Third, pray that God would send someone to reach them. Jesus explicitly tells us to pray for laborers. Speaking to His disciples, Jesus says, “The harvest is plentiful, but the laborers are few; therefore pray earnestly to the Lord of the harvest to send out laborers into His harvest” (Matt. 9:37–38). It may be that your words get brushed off because they are heard too frequently; therefore, pray God brings a fresh voice to speak into that hard heart. Your prayers can mobilize the feet of fresh witnesses to reach your loved one.
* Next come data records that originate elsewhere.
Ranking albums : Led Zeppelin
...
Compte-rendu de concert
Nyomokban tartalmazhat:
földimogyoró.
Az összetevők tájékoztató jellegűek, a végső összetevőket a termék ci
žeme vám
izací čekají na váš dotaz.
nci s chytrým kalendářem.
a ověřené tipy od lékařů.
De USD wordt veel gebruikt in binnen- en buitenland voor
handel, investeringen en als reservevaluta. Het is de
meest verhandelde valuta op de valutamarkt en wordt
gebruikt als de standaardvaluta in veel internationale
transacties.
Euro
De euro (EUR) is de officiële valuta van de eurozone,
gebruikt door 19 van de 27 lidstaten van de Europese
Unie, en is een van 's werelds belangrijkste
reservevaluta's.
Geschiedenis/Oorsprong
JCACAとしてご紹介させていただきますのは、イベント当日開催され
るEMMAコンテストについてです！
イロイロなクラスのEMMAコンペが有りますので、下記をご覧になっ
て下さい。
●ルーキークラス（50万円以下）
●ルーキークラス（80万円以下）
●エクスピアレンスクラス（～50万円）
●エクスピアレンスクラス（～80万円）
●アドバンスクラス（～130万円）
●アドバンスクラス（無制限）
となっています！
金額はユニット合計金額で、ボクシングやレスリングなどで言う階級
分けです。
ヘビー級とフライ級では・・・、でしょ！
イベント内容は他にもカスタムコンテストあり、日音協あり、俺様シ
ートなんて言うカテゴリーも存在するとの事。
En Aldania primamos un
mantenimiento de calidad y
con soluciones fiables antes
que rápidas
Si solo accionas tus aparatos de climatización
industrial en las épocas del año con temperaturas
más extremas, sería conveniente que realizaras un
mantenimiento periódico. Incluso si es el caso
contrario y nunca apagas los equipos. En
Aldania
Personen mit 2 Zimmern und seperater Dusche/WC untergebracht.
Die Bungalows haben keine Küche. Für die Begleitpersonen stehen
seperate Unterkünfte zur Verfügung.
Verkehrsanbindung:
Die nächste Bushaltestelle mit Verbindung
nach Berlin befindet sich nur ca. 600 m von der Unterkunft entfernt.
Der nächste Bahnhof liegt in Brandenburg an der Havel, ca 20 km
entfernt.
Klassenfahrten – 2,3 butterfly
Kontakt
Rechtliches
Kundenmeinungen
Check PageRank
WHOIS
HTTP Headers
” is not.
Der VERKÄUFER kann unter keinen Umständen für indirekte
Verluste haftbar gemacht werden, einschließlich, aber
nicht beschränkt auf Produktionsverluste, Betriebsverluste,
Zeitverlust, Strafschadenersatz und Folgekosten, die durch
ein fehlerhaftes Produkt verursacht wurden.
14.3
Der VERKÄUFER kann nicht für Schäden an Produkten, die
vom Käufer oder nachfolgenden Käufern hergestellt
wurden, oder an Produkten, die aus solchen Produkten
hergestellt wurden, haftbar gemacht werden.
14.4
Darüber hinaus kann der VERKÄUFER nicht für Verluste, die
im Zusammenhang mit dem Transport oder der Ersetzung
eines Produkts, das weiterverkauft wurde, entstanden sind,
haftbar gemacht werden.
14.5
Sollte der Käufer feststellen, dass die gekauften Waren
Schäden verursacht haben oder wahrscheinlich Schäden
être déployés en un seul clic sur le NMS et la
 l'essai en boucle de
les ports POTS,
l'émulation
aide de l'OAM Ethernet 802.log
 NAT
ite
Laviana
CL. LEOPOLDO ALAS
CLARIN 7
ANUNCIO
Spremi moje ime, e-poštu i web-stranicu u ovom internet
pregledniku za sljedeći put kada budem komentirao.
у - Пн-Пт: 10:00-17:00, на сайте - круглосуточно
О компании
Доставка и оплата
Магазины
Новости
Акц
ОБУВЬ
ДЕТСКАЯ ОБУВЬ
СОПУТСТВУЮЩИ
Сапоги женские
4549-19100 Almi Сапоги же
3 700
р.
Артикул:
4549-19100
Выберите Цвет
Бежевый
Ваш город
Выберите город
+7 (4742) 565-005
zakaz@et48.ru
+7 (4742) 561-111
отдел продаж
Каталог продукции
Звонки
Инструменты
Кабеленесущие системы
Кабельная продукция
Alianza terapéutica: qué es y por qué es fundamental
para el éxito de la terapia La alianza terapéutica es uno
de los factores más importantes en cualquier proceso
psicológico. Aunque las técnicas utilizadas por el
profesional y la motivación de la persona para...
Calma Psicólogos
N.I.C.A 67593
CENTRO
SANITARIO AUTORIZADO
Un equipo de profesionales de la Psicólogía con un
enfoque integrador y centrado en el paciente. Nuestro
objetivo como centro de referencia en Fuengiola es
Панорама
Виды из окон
Fourth, pray that Satan would be prevented from blinding them to the truth. There is a real spiritual battle going on. Paul warns, “The god of this world has blinded the minds of the unbelievers, to keep them from seeing the light of the gospel of the glory of Christ” (2 Cor. 4:4). Therefore, pray that the evil one would be barred from blinding the minds of unbelievers so that they can come to understand and accept the truth.
Fifth, pray that they will believe in Christ as their Savior. Paul says, “Brothers, my heart’s desire and prayer to God for them is that they may be saved” (Rom. 10:1). Jesus has extended a bona fide offer of salvation to whomever would believe. Jesus states, “Truly, truly, I say to you, whoever hears My word and believes Him who sent Me has eternal life. He does not come into judgment, but has passed from death to life” (John 5:24). So pray that your unsaved loved ones would hear the word and believe.
Prayer for the lost should not be our last resort when all else fails. Rather, it should be our go-to option whenever we have a need. Sadly, most Christians fail to utilize this powerful resource that God has given us.